> SOURCE INFORMATION
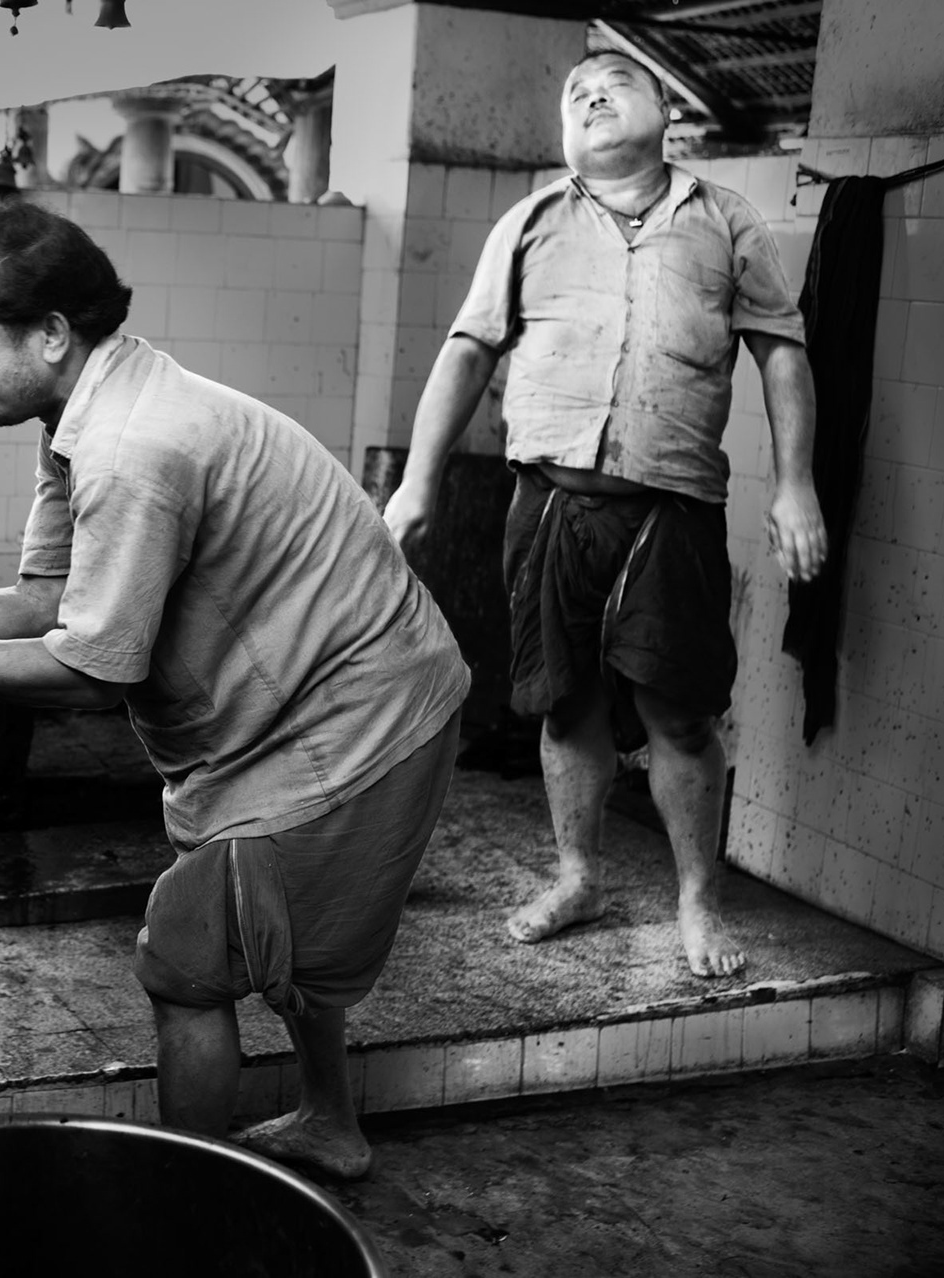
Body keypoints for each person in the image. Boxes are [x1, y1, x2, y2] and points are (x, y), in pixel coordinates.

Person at [0, 200, 470, 1178]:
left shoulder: (132, 444)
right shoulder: (85, 415)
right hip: (308, 716)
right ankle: (331, 1121)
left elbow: (82, 675)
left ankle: (183, 1213)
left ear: (53, 333)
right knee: (280, 944)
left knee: (188, 963)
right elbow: (42, 603)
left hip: (355, 723)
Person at [383, 49, 828, 979]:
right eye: (574, 95)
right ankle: (578, 876)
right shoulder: (531, 221)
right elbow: (467, 351)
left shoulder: (728, 221)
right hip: (549, 504)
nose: (590, 96)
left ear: (667, 111)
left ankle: (698, 900)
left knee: (683, 716)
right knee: (563, 704)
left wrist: (797, 483)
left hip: (672, 508)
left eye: (614, 85)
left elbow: (782, 352)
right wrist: (419, 481)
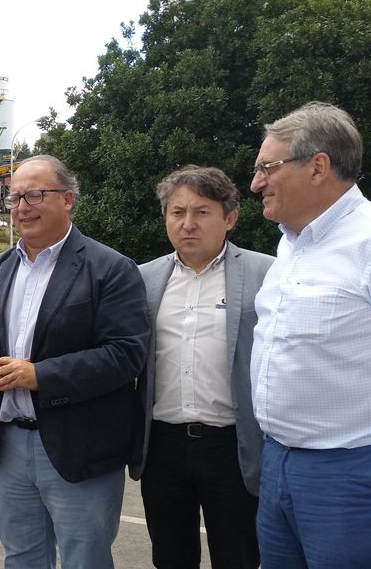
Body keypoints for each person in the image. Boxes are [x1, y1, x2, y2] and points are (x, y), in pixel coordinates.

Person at [249, 101, 371, 567]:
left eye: (267, 168)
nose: (256, 183)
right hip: (279, 464)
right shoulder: (290, 245)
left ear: (318, 166)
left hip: (357, 474)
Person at [0, 154, 150, 569]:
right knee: (22, 557)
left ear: (68, 199)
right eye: (16, 197)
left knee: (84, 559)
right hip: (11, 442)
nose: (23, 206)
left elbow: (125, 353)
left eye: (35, 194)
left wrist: (38, 375)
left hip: (81, 446)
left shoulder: (110, 269)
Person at [130, 166, 272, 569]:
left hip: (232, 447)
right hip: (163, 446)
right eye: (177, 212)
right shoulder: (143, 278)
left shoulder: (266, 274)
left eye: (202, 212)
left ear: (230, 218)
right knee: (171, 557)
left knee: (239, 557)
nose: (188, 224)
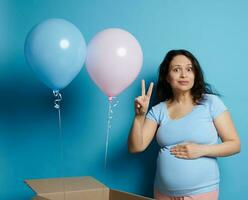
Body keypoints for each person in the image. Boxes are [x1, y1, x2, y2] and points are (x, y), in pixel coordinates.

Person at [128, 49, 240, 200]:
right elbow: (136, 147)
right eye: (176, 70)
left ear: (195, 74)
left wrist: (201, 150)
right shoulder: (158, 110)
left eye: (189, 69)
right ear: (167, 76)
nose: (184, 74)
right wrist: (139, 116)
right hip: (163, 193)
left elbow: (234, 144)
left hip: (202, 192)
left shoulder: (211, 103)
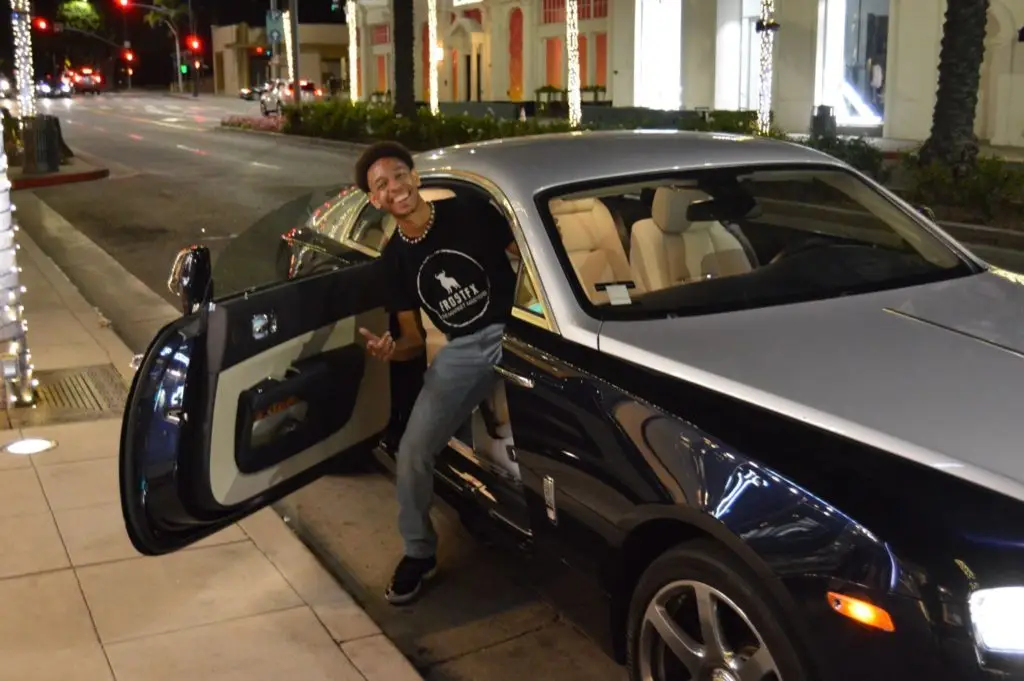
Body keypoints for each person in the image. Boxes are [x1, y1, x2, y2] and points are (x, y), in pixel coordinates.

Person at [353, 141, 519, 605]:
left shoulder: (469, 212)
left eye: (399, 175)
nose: (395, 187)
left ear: (415, 177)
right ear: (375, 200)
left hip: (518, 332)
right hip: (463, 350)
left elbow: (525, 257)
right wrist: (393, 350)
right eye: (381, 184)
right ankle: (419, 552)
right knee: (412, 451)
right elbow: (411, 338)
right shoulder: (394, 261)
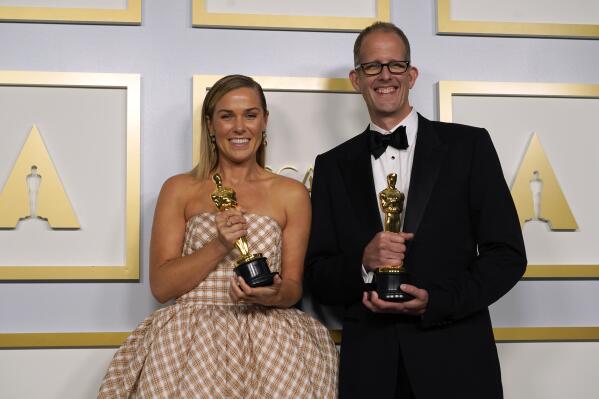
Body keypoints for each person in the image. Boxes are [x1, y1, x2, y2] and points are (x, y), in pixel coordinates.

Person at [305, 22, 526, 399]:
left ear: (412, 74)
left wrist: (436, 301)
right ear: (356, 79)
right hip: (371, 369)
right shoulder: (331, 166)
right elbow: (318, 274)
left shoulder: (469, 146)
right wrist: (363, 262)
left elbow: (506, 256)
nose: (385, 75)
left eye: (395, 64)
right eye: (373, 66)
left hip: (456, 360)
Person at [98, 75, 338, 398]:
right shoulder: (179, 189)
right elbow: (162, 285)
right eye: (227, 116)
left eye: (250, 115)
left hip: (272, 344)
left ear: (264, 121)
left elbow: (293, 288)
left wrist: (271, 294)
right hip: (188, 347)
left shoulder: (291, 194)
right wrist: (219, 245)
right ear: (210, 125)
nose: (240, 127)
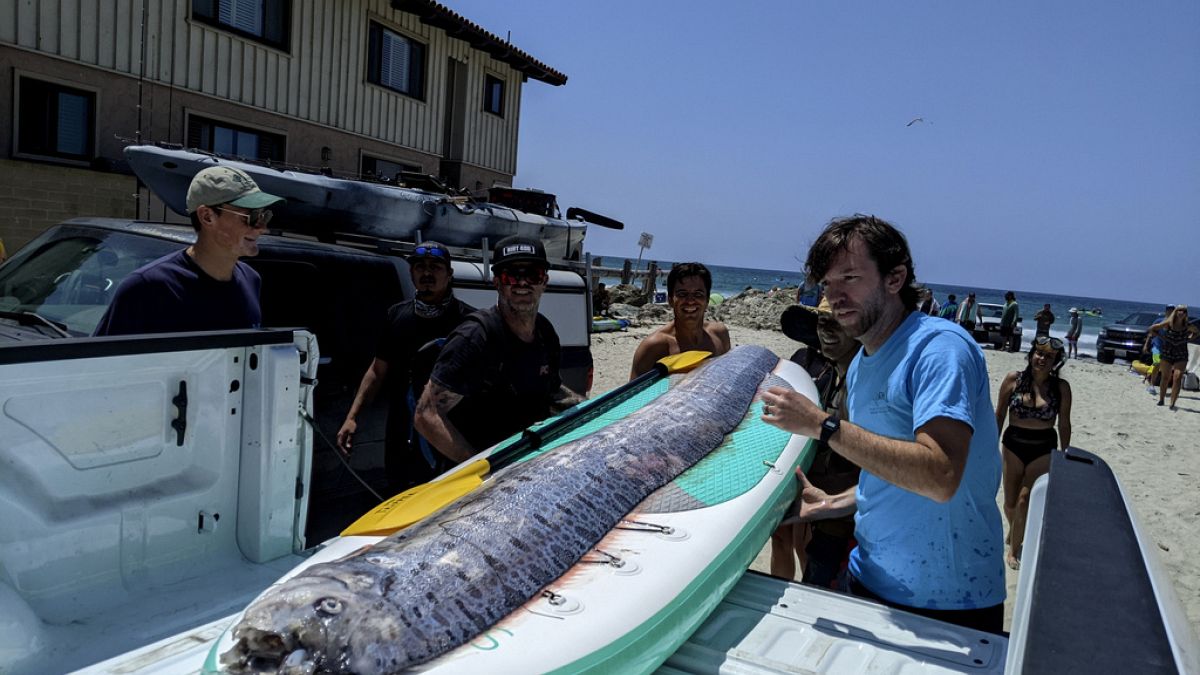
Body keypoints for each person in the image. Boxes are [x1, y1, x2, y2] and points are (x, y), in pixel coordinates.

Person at [761, 214, 1005, 634]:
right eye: (827, 284)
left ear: (895, 278)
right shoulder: (862, 365)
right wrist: (835, 503)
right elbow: (891, 468)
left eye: (850, 278)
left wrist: (824, 425)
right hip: (867, 578)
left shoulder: (939, 349)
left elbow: (940, 475)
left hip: (949, 600)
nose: (835, 297)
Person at [414, 235, 585, 462]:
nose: (522, 283)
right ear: (497, 283)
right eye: (511, 275)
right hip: (486, 470)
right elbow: (426, 415)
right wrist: (480, 467)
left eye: (532, 275)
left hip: (528, 458)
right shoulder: (475, 338)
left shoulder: (545, 332)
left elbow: (553, 391)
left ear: (544, 281)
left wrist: (596, 411)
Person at [336, 242, 477, 491]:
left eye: (435, 267)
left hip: (451, 432)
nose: (427, 273)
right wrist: (352, 417)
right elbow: (377, 371)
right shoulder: (396, 316)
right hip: (402, 433)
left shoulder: (469, 322)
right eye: (420, 267)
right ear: (411, 273)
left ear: (449, 274)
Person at [94, 166, 283, 335]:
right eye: (251, 216)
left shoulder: (251, 280)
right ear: (207, 216)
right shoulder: (147, 287)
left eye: (265, 216)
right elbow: (100, 366)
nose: (261, 228)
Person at [770, 297, 861, 586]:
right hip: (805, 477)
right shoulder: (807, 362)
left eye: (838, 322)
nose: (828, 331)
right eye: (823, 322)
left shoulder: (863, 378)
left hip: (841, 498)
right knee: (790, 540)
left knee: (816, 559)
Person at [995, 336, 1072, 570]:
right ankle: (1015, 530)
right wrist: (991, 444)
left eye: (1049, 356)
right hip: (1013, 445)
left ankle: (1014, 549)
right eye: (1039, 353)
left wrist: (1065, 453)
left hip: (1043, 447)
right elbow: (999, 415)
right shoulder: (1013, 380)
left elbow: (1065, 423)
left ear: (1056, 362)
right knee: (1009, 503)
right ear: (1031, 355)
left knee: (1024, 500)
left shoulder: (1061, 388)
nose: (1042, 359)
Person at [629, 262, 731, 379]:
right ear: (671, 300)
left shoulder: (720, 335)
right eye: (682, 294)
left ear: (707, 300)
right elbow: (632, 395)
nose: (690, 300)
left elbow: (726, 379)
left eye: (698, 294)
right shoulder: (654, 346)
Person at [1147, 306, 1200, 411]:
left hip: (1181, 353)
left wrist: (1189, 338)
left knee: (1178, 377)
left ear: (1186, 314)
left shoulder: (1187, 326)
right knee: (1165, 377)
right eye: (1179, 310)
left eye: (1184, 311)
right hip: (1167, 352)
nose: (1182, 312)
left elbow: (1197, 332)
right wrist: (1162, 337)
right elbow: (1152, 328)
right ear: (1175, 312)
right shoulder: (1168, 324)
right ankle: (1161, 399)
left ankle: (1172, 402)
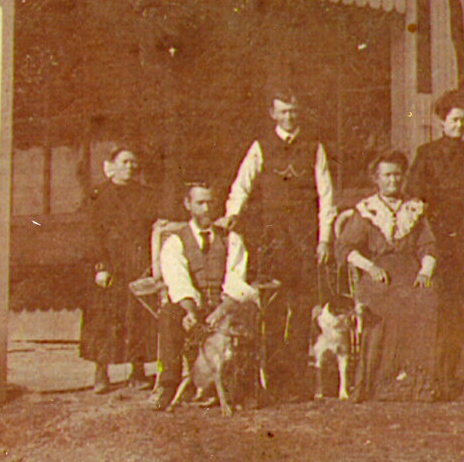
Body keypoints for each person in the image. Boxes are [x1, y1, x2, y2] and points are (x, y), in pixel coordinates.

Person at [222, 90, 335, 399]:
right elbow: (241, 185)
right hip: (272, 240)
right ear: (273, 114)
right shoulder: (261, 147)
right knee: (272, 309)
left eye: (293, 111)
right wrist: (232, 214)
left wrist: (324, 238)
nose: (289, 117)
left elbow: (326, 196)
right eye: (283, 112)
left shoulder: (314, 147)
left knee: (300, 309)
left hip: (303, 239)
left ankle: (297, 382)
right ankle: (272, 380)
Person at [406, 91, 464, 399]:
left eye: (463, 120)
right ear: (442, 122)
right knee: (441, 302)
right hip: (437, 238)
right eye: (454, 120)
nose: (459, 126)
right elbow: (416, 195)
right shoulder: (426, 154)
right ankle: (441, 374)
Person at [338, 149, 442, 400]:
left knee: (427, 300)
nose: (393, 181)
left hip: (410, 271)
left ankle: (418, 381)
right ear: (376, 178)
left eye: (397, 175)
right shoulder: (367, 210)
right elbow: (345, 248)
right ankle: (380, 381)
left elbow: (428, 246)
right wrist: (370, 267)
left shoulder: (414, 208)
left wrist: (425, 270)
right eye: (387, 175)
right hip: (379, 273)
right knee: (384, 303)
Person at [151, 181, 251, 410]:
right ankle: (169, 384)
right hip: (193, 304)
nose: (206, 209)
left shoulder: (231, 238)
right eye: (200, 203)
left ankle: (243, 386)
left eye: (210, 202)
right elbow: (177, 279)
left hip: (223, 303)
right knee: (169, 314)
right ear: (188, 204)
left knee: (248, 310)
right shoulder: (176, 241)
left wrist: (222, 309)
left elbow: (237, 277)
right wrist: (189, 310)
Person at [78, 145, 157, 393]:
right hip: (109, 266)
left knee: (137, 317)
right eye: (124, 162)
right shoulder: (98, 195)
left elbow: (153, 228)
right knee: (104, 318)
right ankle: (101, 373)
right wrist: (100, 266)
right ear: (110, 165)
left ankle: (138, 370)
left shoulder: (145, 194)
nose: (130, 167)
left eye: (133, 162)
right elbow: (91, 235)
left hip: (138, 264)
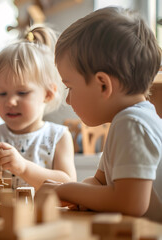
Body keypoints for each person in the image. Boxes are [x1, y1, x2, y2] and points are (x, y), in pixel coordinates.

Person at [38, 7, 162, 222]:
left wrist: (65, 191)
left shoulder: (132, 124)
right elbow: (99, 182)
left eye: (69, 87)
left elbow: (130, 203)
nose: (67, 100)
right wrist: (73, 193)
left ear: (103, 85)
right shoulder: (127, 120)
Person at [0, 25, 76, 190]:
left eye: (22, 93)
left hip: (43, 215)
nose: (10, 102)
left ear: (48, 94)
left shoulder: (58, 136)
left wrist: (24, 168)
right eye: (1, 94)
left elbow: (69, 184)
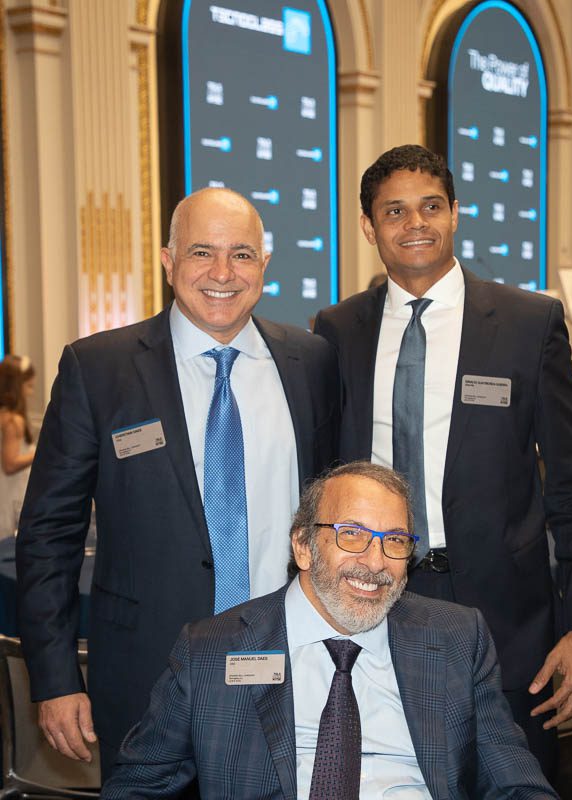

> EXERCISE PROMPT
Copy exactly, please, every line from the one holding "right elbow: (177, 279)" through the last line of the data, both ends included, and no pictures.

> FINISHED TASK
right elbow: (177, 279)
left hip: (223, 303)
right knee: (169, 314)
right ear: (188, 204)
left knee: (248, 310)
right shoulder: (176, 241)
left wrist: (222, 309)
left elbow: (237, 277)
right wrist: (189, 310)
Person at [78, 145, 157, 393]:
right hip: (109, 266)
left knee: (137, 317)
right eye: (124, 162)
right shoulder: (98, 195)
left elbow: (153, 228)
right knee: (104, 318)
right ankle: (101, 373)
right wrist: (100, 266)
right ear: (110, 165)
left ankle: (138, 370)
left shoulder: (145, 194)
nose: (130, 167)
left eye: (133, 162)
right elbow: (91, 235)
left hip: (138, 264)
Body keypoints for each person in the image. Boxes are [x1, y1, x2, y2] and points are (x, y), in pixel coordinates.

Person at [38, 7, 162, 222]:
left wrist: (65, 191)
left shoulder: (132, 124)
right elbow: (99, 182)
left eye: (69, 87)
left elbow: (130, 203)
nose: (67, 100)
right wrist: (73, 193)
left ear: (103, 85)
right shoulder: (127, 120)
Person at [0, 25, 76, 190]:
left eye: (22, 93)
left hip: (43, 215)
nose: (10, 102)
left ear: (48, 94)
left shoulder: (58, 136)
left wrist: (24, 168)
right eye: (1, 94)
left elbow: (69, 184)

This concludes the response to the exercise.